Görev 1 - Çölleşme ile Mücadele Günü metnine göre tarım alanlarının yüzde kaçı orta veya ileri düzeyde bozunuma uğramış durumda?
Görev 2 - Çölleşme ile Mücadele Günü metnini son cümlesinden sonra sürdürün.

17 Haziran 2014 Salı

17 Haziran Dünya Çölleşme ile Mücadele Günü


17 Haziran Dünya Çölleşme ile Mücadele Günü’nde;
Her yıl 12 milyon hektar çölleşiyor, arazi bozunumu ve çölleşmenin ekonomiye verdiği senelik kaybın 42 milyar dolar olduğu belirtiliyor

TEMA Vakfı, 17 Haziran Çölleşme ile Mücadele Günü’nde, toprağın önemine, toprağın iklim değişikliğinden nasıl etkilendiğine, çölleşme ve kuraklık ile mücadelede acil olarak gündeme alınması gereken noktalara dikkat çekti.

Dünyada yaklaşık 1,5 milyar insanın yaşamı bozunmakta olan arazilere bağlıyken,  Dünyanın en fakir kesiminin yüzde 42’si çoktan bozunmuş arazilerde yaşıyor. Tarım alanlarının yüzde 52’sinin ise orta veya ileri düzeyde bozunuma uğramış durumda olduğu belirtiliyor.  Çölleşme, arazi bozunumu ve kuraklık en çok kırsal bölgelerde yaşayanları etkiliyormuş gibi gözükse de bu etkilerin artan gıda fiyatlarındaki artışa bağlı olarak dalga dalga yayılacağı, şehirleri ve burada yaşayan şehirlileri de tehdit edeceği öngörülüyor.

Dünya tarihinde ilk defa şehirlerde yaşayan insanların sayısının, kırsalda yaşayanları geçtiği belirtiliyor. Gıda üretimine katkısı olmayan ve net tüketici olan şehirlilerin; iklim değişikliğinin etkileri ve çölleşme sebebiyle artan gıda fiyatlarına karşı çok kırılgan oldukları ifade ediliyor.  Bu konuya örnek olarak  2010 yılında gıda fiyatlarındaki artışa bağlı olarak büyük çoğunluğu kentlerde yaşayan 44 milyon insanın aşırı yoksulluk ve açlık sınırının altındaki koşullarda yaşamaya itildiği gösteriliyor.

Kayıtlar -

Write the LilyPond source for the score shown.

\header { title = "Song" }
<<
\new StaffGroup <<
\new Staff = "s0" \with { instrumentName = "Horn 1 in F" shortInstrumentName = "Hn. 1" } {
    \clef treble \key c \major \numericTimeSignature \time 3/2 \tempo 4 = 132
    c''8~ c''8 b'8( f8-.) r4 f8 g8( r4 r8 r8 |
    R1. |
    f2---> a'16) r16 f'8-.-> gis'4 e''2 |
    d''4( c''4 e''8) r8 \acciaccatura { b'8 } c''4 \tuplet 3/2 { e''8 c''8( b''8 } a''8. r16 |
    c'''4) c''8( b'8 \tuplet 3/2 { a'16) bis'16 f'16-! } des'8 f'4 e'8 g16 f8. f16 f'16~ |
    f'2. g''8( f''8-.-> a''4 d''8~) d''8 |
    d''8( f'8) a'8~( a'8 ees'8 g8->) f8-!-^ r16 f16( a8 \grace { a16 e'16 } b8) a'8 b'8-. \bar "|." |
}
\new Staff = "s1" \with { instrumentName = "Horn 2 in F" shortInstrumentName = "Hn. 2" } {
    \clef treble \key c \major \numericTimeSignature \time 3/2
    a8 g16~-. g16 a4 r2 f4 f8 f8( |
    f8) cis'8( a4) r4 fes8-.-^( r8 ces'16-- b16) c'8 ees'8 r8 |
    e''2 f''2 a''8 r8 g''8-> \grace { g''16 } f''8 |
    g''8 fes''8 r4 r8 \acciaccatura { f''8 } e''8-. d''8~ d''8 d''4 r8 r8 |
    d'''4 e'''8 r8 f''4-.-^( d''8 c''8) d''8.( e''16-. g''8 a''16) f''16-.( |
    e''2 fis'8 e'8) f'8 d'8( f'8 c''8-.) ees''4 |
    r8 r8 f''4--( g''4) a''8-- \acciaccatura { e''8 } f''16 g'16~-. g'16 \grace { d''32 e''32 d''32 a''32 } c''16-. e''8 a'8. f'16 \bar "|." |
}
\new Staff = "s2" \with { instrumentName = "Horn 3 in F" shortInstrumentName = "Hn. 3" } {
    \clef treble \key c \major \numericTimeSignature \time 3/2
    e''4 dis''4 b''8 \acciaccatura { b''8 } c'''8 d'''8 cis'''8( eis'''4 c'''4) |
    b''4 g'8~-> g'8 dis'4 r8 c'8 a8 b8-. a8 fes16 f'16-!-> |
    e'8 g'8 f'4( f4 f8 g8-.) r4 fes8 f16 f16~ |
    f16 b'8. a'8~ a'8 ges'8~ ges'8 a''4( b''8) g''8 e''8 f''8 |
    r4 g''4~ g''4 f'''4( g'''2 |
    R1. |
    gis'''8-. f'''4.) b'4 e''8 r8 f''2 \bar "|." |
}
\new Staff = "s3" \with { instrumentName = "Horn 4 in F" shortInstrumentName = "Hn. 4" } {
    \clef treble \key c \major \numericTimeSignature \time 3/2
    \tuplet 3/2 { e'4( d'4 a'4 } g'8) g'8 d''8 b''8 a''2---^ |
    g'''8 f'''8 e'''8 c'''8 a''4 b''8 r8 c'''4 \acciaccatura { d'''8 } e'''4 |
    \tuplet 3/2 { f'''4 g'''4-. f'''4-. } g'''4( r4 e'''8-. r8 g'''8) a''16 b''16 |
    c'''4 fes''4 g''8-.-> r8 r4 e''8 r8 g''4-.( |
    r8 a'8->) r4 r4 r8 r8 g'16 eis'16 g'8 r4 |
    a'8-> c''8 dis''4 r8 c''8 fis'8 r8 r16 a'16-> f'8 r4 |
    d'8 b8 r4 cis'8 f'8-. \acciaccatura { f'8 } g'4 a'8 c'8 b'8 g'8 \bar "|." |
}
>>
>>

Yanıt 1 - Yüzde 52'si.

Yanıt 2 -
Bu noktada, ekosistem merkezli adaptasyon kavramı öne çıkıyor. Bu kavram, çölleşme ile mücadele ve küresel ısınma gibi sorunlar karşısında uyum sağlamaya ve önlem almaya dayanan bir yol haritası içeriyor. Sürdürülebilir toprak yönetiminden, sera gazı azaltım stratejilerine, biyoçeşitliliğin ve ekosistemlerin güçlendirilmesinden,  topluluklara yönelik yerel adaptasyon stratejilerine kadar çok sayıda politikanın altı çiziliyor.

Ekosistem merkezli adaptasyon yüksek verimlilik potansiyeli taşıyor

Ekosistem merkezli adaptasyon ile 2030 yılı itibariyle gıdada yüzde 50, enerjide  yüzde 45, su varlıklarında ise yüzde 30 oranında artış sağlanabileceği belirtiliyor. Ekosistem merkezli adaptasyon stratejisinin sunduğu düşük maliyetli yöntemler, yüksek verimlilik potansiyeli taşıyor. Hayvancılığın doğru planlanması ve gözetimi, çayır ve mera verimliliğini sürdürülebilir kılıyor. Sağlıklı toprak sadece gıda üretimi sürekliliğini sağlamıyor, iklim değişikliği kaynaklı şiddetli doğa olaylarına karşı direnci de artırıyor.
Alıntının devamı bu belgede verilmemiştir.